Ansbro to play for George Mason
Bekah Ansbro had dreamed it for years. Now she’s realizing that dream.
The Central High School junior and standout pitcher for the Falcons’ varsity softball team took a major step in the future of her blossoming softball career on Wednesday night when she announced her commitment to play for Division I George Mason University in 2016.
“It’s something I always dreamed of when I was a little girl,” Ansbro said on Thursday. “Of course, I always looked up to all of the other Division I softball players so it’s kind of crazy to think that maybe there will be a little girl in the stands watching me thinking the same thing.”
Ansbro’s verbal commitment to the Patriots came on the heels of the school’s recent scholarship offer. Ansbro chose not to disclose the specifics of the scholarship, but she did say that it was her only offer to date.
“I can say that even if I hadn’t gotten the same amount of money I still would certainly want to go there,” Ansbro said. “It’s one of the best schools I’ve visited.”
The junior, who will wait until October to sign her national letter of intent, said she first came in contact with the George Mason coaching staff when Patriots assistant coach Megan Blank reached out to her following her participation in the Champions Elite Fall Showcase Tournament with the Louisville (Kentucky) Lady Sluggers travel team in Atlanta this past fall.
Ansbro said she toured GMU’s campus for the first time in late November and met with Patriots head coach Joe Verbanic during that time, adding that everything about that first visit “just felt right.”
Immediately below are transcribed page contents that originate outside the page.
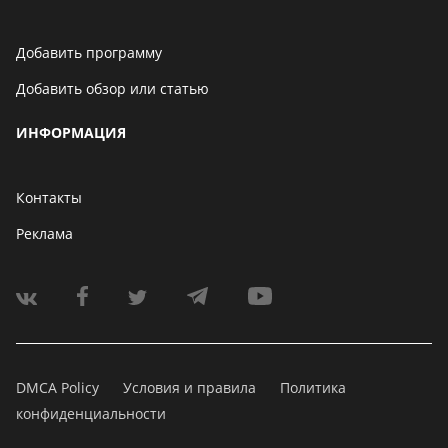
Добавить программу
Добавить обзор или статью
ИНФОРМАЦИЯ
Контакты
Реклама
DMCA Policy
Условия и правила
Политика
конфиденциальности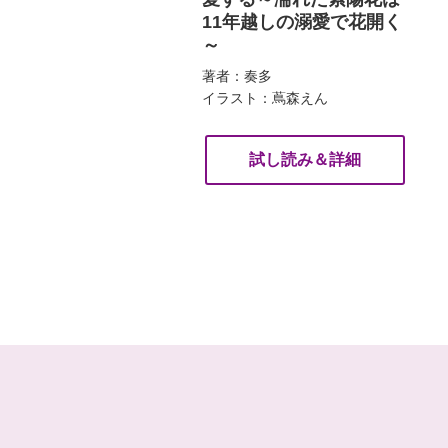
11年越しの溺愛で花開く
～
著者：奏多
イラスト：蔦森えん
試し読み＆詳細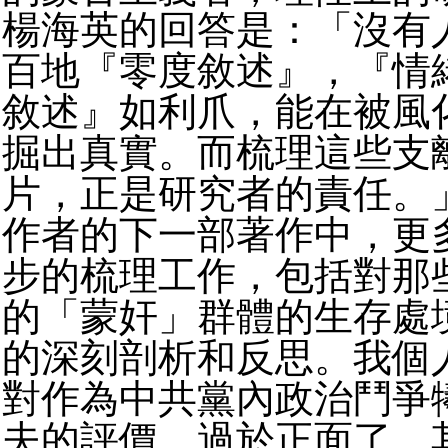
楊海英的回答是：「沒有
百地『零度敘述』，『情
敘述』如利爪，能在被風
掘出真實。而梳理這些支
片，正是研究者的責任。
作者的下一部著作中，更
步的梳理工作，包括對那
的「蒙奸」群體的生存處
的深刻剖析和反思。我個
對作為中共黨內政治鬥爭
夫的評價，過於正面了。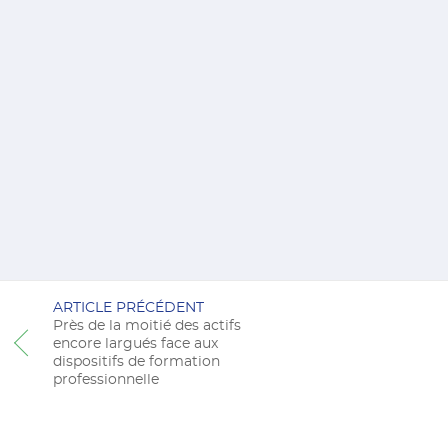
ARTICLE PRÉCÉDENT
Près de la moitié des actifs
encore largués face aux
dispositifs de formation
professionnelle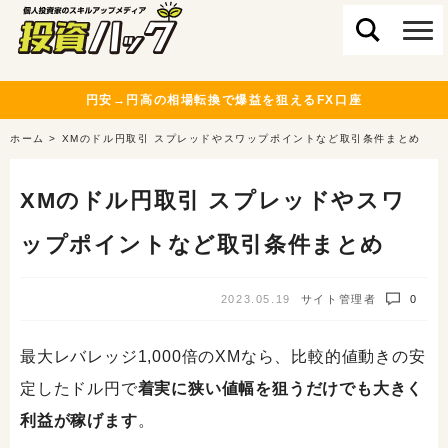
円安→円高の相場転換で爆益を狙えるFX口座
ホーム
>
XMのドル円取引 スプレッドやスワップポイントなど取引条件まとめ
XMのドル円取引 スプレッドやスワ
ップポイントなど取引条件まとめ
2023.05.19
サイト管理者
0
最大レバレッジ1,000倍のXMなら、比較的値動きの安
定したドル円で
着実に狭い値幅を狙うだけでも大きく
利益が稼げます
。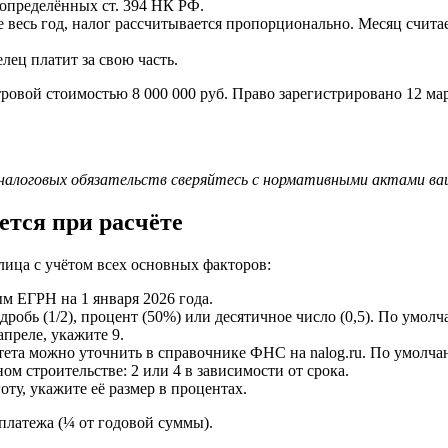
 определённых ст. 394 НК РФ.
е весь год, налог рассчитывается пропорционально. Месяц счита
лец платит за свою часть.
ой стоимостью 8 000 000 руб. Право зарегистрировано 12 марта
налоговых обязательств сверяйтесь с нормативными актами ваш
тся при расчёте
лица с учётом всех основных факторов:
м ЕГРН на 1 января 2026 года.
робь (1/2), процент (50%) или десятичное число (0,5). По умолч
апреле, укажите 9.
ета можно уточнить в справочнике ФНС на nalog.ru. По умолча
м строительстве: 2 или 4 в зависимости от срока.
оту, укажите её размер в процентах.
 платежа (¼ от годовой суммы).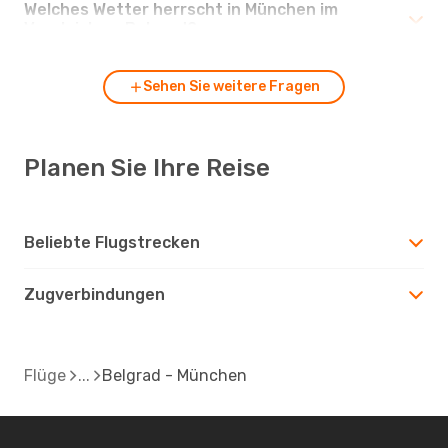
Welches Wetter herrscht in München im
Vergleich zu Belgrad?
Sehen Sie weitere Fragen
Planen Sie Ihre Reise
Beliebte Flugstrecken
Zugverbindungen
Flüge
Belgrad - München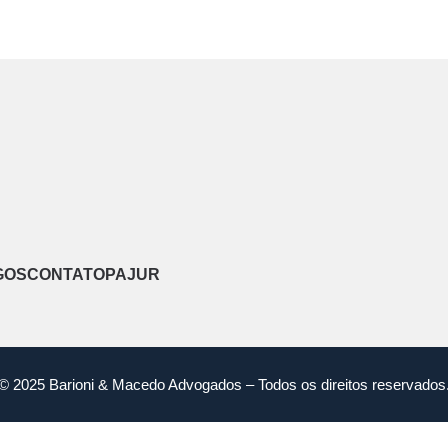
GOS
CONTATO
PAJUR
© 2025 Barioni & Macedo Advogados – Todos os direitos reservados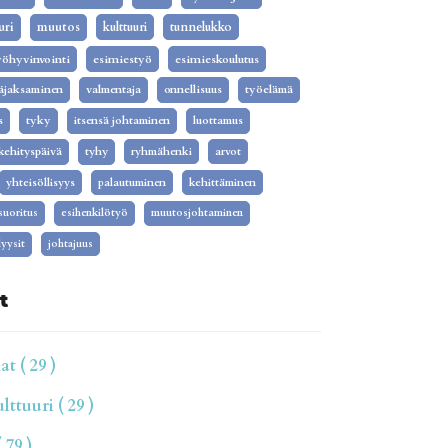
uri
muutos
kulttuuri
tunnelukko
yöhyvinvointi
esimiestyö
esimieskoulutus
äjaksaminen
valmentaja
onnellisuus
työelämä
s
tyky
itsensä johtaminen
luottamus
kehityspäivä
tyhy
ryhmähenki
arvot
yhteisöllisyys
palautuminen
kehittäminen
isuoritus
esihenkilötyö
muutosjohtaminen
yysit
johtajuus
t
t ( 29 )
ttuuri ( 29 )
 79 )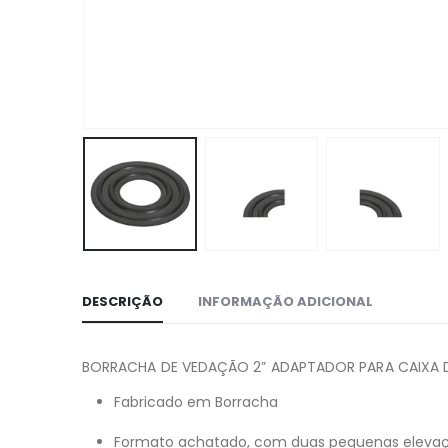
DESCRIÇÃO
INFORMAÇÃO ADICIONAL
BORRACHA DE VEDAÇÃO 2” ADAPTADOR PARA CAIXA
Fabricado em Borracha
Formato achatado, com duas pequenas elevaç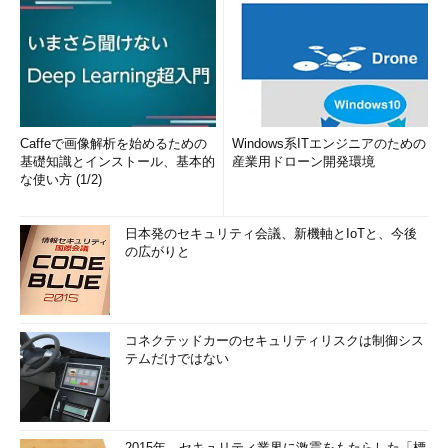
Caffeで画像解析を始めるための
Windows系ITエンジニアのための
基礎知識とインストール、基本的
産業用ドローン開発環境
な使い方 (1/2)
日本発のセキュリティ会議、新機軸とIoTと、今後
の広がりと
コネクテッドカーのセキュリティリスクは制御シス
テムだけではない
2015年、セキュリティ業界に激震をもたらした「標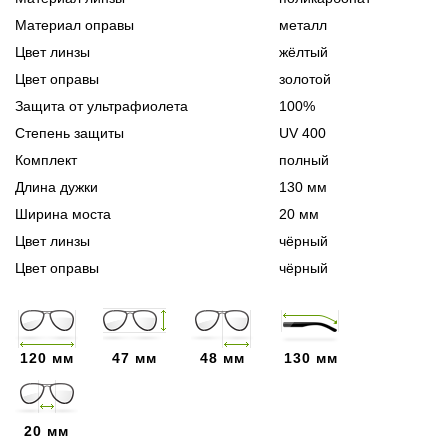
Материал оправы
металл
Цвет линзы
жёлтый
Цвет оправы
золотой
Защита от ультрафиолета
100%
Степень защиты
UV 400
Комплект
полный
Длина дужки
130 мм
Ширина моста
20 мм
Цвет линзы
чёрный
Цвет оправы
чёрный
120 мм
47 мм
48 мм
130 мм
20 мм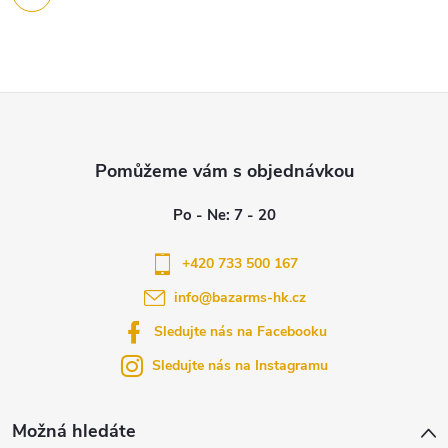
Z
á
p
a
+420 733 500 167
info
@
bazarms-hk.cz
t
Sledujte nás na Facebooku
í
Sledujte nás na Instagramu
Možná hledáte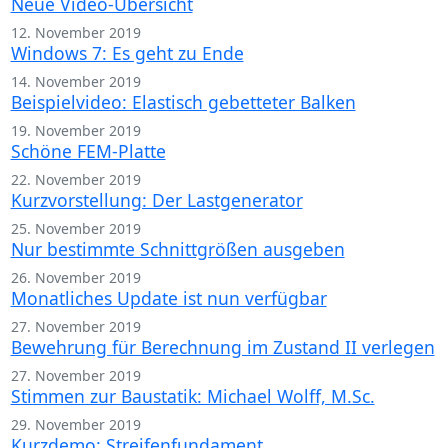
Neue Video-Übersicht
12. November 2019
Windows 7: Es geht zu Ende
14. November 2019
Beispielvideo: Elastisch gebetteter Balken
19. November 2019
Schöne FEM-Platte
22. November 2019
Kurzvorstellung: Der Lastgenerator
25. November 2019
Nur bestimmte Schnittgrößen ausgeben
26. November 2019
Monatliches Update ist nun verfügbar
27. November 2019
Bewehrung für Berechnung im Zustand II verlegen
27. November 2019
Stimmen zur Baustatik: Michael Wolff, M.Sc.
29. November 2019
Kurzdemo: Streifenfundament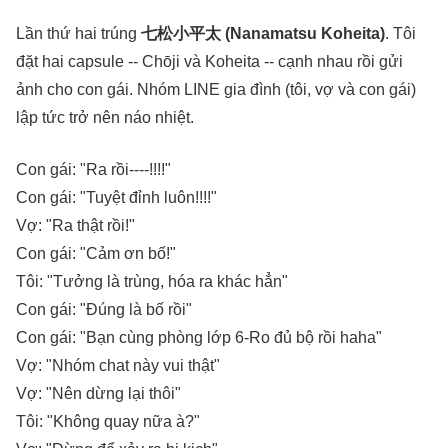
Lần thứ hai trúng
七松小平太 (Nanamatsu Koheita)
. Tôi
đặt hai capsule -- Chōji và Koheita -- cạnh nhau rồi gửi
ảnh cho con gái. Nhóm LINE gia đình (tôi, vợ và con gái)
lập tức trở nên náo nhiệt.
Con gái: "Ra rồi----!!!!"
Con gái: "Tuyệt đỉnh luôn!!!!"
Vợ: "Ra thật rồi!"
Con gái: "Cảm ơn bố!"
Tôi: "Tưởng là trùng, hóa ra khác hẳn"
Con gái: "Đúng là bố rồi"
Con gái: "Bạn cùng phòng lớp 6-Ro đủ bộ rồi haha"
Vợ: "Nhóm chat này vui thật"
Vợ: "Nên dừng lại thôi"
Tôi: "Không quay nữa à?"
“I really like city campuses, which is kind of funny because my mom doesn’t. She’s more into the white pillars and white marble,” Ansbro said. “But I went for a tour and I loved how urban it was and they have a really great sports management program, which is what I’m looking to study. So the softball certainly stood out to me. It’s a very good team and coach Verbanic, the head coach, he just made me feel right at home.”
Ansbro’s commitment to George Mason caps a process that began when Ansbro first started sending emails to college coaches when she was in seventh grade.
“It was always the plan to try to get this done as soon as possible,” Ansbro said. “I’m not a big advocate for any athletes committing when they’re in eighth grade, which is becoming the trend for major Division I schools, but certainly I was looking to try to commit junior year so I could really just focus on strengthening myself and preparing myself for college.”
The start of the 2015 high school softball season is still a few weeks away, but Ansbro – who also regularly competes with travel softball teams during the offseason – has already made an impression in the pitching circle with Central during her first two varsity seasons. Last year as a sophomore, Ansbro went 15-2 with a 0.81 ERA and 199 strikeouts in 126 innings pitched and was a first-team all-Conference 28 and second-team all-Region 3A East pitcher.
Ansbro was The Northern Virginia Daily’s 2014 Softball Player of the Year.
“She’s so driven and so focused, and I know a lot of people say that about the athletes they coach, but I’ve never quite been around a player like her. And I’ve been around a lot of softball,” said Falcons head coach Lisa Rhodes, who played softball at Division III Bridgewater College and went to graduate school at GMU. “She’s so driven and she always wants to be better. She’s never satisfied with her performance. She’s always looking to just get a little bit better and to improve game to game and season to season. That’s going to pay off ten-fold for her at that level.”
George Mason, which begins play on Feb. 6, is coming off a 22-21 season in 2014, Verbanic’s ninth with the Patriots. GMU narrowly missed qualifying for the Atlantic-10 conference tournament and finished with a 6-10 league record last year.
Central begins softball practice in mid-February, and Ansbro expects to feel a lot less pressure in the circle with both the Falcons and her travel softball team after nailing down her college choice.
“Most of my [travel ball] teammates are committed and it was always kind of a lot of pressure to get it out of the way. But once it happens, it just feels like a lot less pressure and I think I can really go out there and just play now instead of constantly worrying about what coaches are watching me and if coaches are going to come watch me play,” Ansbro said. “It just feels a lot looser standing out in the circle now.”